◆ **本文抜粋**
佐名と関口親永夫妻 築山殿(家康の妻)の両親でもあった2人の波乱な生涯

 

関口親永と佐名は、築山殿の両親である。
築山殿とは、徳川家康の正妻でありながら長男・信康の騒動に巻き込まれるようにして亡くなり(信康も後に自刃)、その非業な最期が戦国ファンには知られているが、実は彼女の母・佐名にしても、かなり複雑な関係から関口親永の妻となり、そして最期を迎えている。

そもそもこの夫妻の話が、井伊一族と何の関係があろう? 主人公・井伊直虎とは何の接点もないではないか。と思われるかもしれないが、さにあらず。
実は佐名は、井伊直平(直虎の曽祖父)の娘であり、紆余曲折を経て今川一族の関口氏に嫁いだと目されている。

戦国時代の姫ならではの悲劇と言うべきか。『おんな城主 直虎』人物事典の第24回は、関口親永と佐名にスポットを当てる。まずは親永と関口家から見てみよう。

娘婿・松平信康の反逆罪に連座して切腹したのだろうか?

永正15年(1518年)、今川家の有力家臣・瀬名氏貞(※1諸説あり)の次男として生まれた親永にとって、最大の不幸は「桶狭間の戦い」に尽きる。

主君の今川義元と、関口家宗主の氏緑が同時に没し、自身が、跡継ぎ不在となった関口家へ養子入り。このとき、彼の娘婿であった松平元康(後の徳川家康)が駿河へ戻らず、岡崎城へ入ってしまったのだからタマラナイ。元康が主家に対し、堂々と独立宣言をしたようなものであり、実際に徳川家は、この機を境に今川を見限り、織田との同盟を結ぶようになる。
このとき今川家は、側に寿桂尼がついているものの、義元に比べて遥かに心もとない、今川氏真が新当主。そんな混乱の折に堂々と反抗されたのであるからして、義父の親永が娘婿の家康に連座して切腹を命じられたとしても不思議ではない。

実際、桶狭間から約2年後の永禄5年(1562年)、親永は屋形町の関口屋敷で果てた(享年44)。
しかしこれは「娘婿・松平元康の反逆罪による連座の切腹」ではないと思われる。理由は、親永の子供達が今川家の勢力下で生き長らえているから。彼の死はむしろ、織田信長を諌めるために諫死した傅役・平手政秀の如く、親永が今川氏真を諌めるため自主的に切腹したと考える方が自然かもしれない。

いずれにせよこの一件により、築山殿にとって、夫・徳川家康は親の仇となってしまった。

今川を見限って徳川に付く者が多く、次の宗主は記録が途絶え

関口親永の没後、関口家は、今川氏真の命で氏教(親永の叔父)が相続した。
「関口氏経」という名前が「井伊谷徳政令」に登場するが、「教」と「経」の音読みが「きょう」であり、この氏教と同一人物であると考えられる。

しかしこのころ関口家は、相当苦しい状況にあった。

◆ **データセットに含まれる行**

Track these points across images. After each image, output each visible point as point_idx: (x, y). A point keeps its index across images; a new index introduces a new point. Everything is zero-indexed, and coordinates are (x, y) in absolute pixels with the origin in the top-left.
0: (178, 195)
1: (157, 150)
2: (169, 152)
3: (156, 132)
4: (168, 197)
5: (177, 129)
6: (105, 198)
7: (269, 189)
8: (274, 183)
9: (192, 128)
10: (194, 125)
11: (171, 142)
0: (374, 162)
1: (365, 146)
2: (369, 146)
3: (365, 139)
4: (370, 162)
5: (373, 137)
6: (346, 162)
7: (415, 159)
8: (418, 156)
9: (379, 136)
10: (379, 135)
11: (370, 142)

◆ **課題内容**
関口親永と佐名の夫妻を扱った文章を、最後の一文の後から続けて書くこと。

◆ **出力結果**
今川一族という有力家臣でありながら旧領は氏真に没収されており、三河国・関口庄も松平元康が強奪。関口家一族の中には、「桶狭間の戦い」後、今川家を見限って、松平(徳川)に付く者が多かったといい、関口家の宗主となった関口氏教の消息はその後不明となっている(ただし、関口氏経の息子は、「井之次郎」と名乗って井伊領の領主になったともいう)。

また、紀州徳川家に仕えた関口氏心(うじむね 号:柔心)が、関口氏広(親永)の子だという説もある。
が、関口氏心には慶長3年(1598)生誕説があり、それが正しければ、親永が切腹した永禄5年(1562)より30年以上も後になってしまう。つまり彼の子ではない。実際のところは、関口氏広(親永)の父である氏緑、その弟である兼興の孫のようだ。
なお、関口氏心は柔術を主体とする総合武術「関口新心流」を開き、諸国へ武者修行の旅に出たとの話がある。その旅の途中、猫が屋根から落ちるのを見て受け身の極意を掴み、試しに天王寺(大坂)の五重塔から飛び降りたが、かすり疵一つ負わなかった――なんて伝承も。一族からは他にも武術に長けた者が出ており、かなりの武闘派にも思われるが、後世においては初代静岡県知事の関口隆吉が関口親永の末裔を名乗っている。その長男・関口壮吉は浜松高等工業学校初代校長となり、次男は新村家の養子となって『広辞苑』を編んだ。江戸期を通じて文系へ転じたかのようだ。

話が大幅にそれてしまった。次は佐名を見てみよう。

築山殿の母・佐名は井伊直平の娘?

はじめに断っておくと、徳川家康の正室・築山殿の母の名は不明である。大河ドラマ「おんな城主 直虎」では、「佐名(さな)」と名付けられており、ここでも便宜的に佐名で進めよう。

彼女は、今川義元の妹であり、よって築山殿は今川義元の姪にあたる。しかし、それは正しくはないようだ。
系図の「井伊直平の女」には、次のような記載がある。

「初為今川義元側室、後義元為妹、嫁関口刑部大輔源親永、生一女、乃、義元為媒嫁神祖者、筑山御前是也」(『井伊年譜』)
「今川義元朝臣妻 後関口刑部大輔親永妻」(『系図纂要』)
「今川上総介義元内室 再嫁関口刑部小輔親永 東照神君簾中築山御前之母公是也」(『井家粗覧』)

簡単に説明してみると……。

【今川家に対する服従の証として人質を差し出すように言われた井伊直平は、同家から指名された「おとわ(後の井伊直虎)」は幼いからと断り、代わりに娘(佐名)を人質として駿府に送った。
超絶美人であった佐名は、そこで義元のお手付きとなり、妾にされる。
しかる後に今川義元は、養妹として体裁を整えた上で、同族の関口親永と結婚させた。その結果、生まれたのが、徳川家康の正室・築山御前であり、その血縁により井伊直政はスピード出世した】

これが正しいとすると、築山御前は井伊直平の孫となる。井伊直虎は井伊直平のひ孫であるから、直虎から見て築山御前は母と同じ世代であり、かなり年上になるハズだが……。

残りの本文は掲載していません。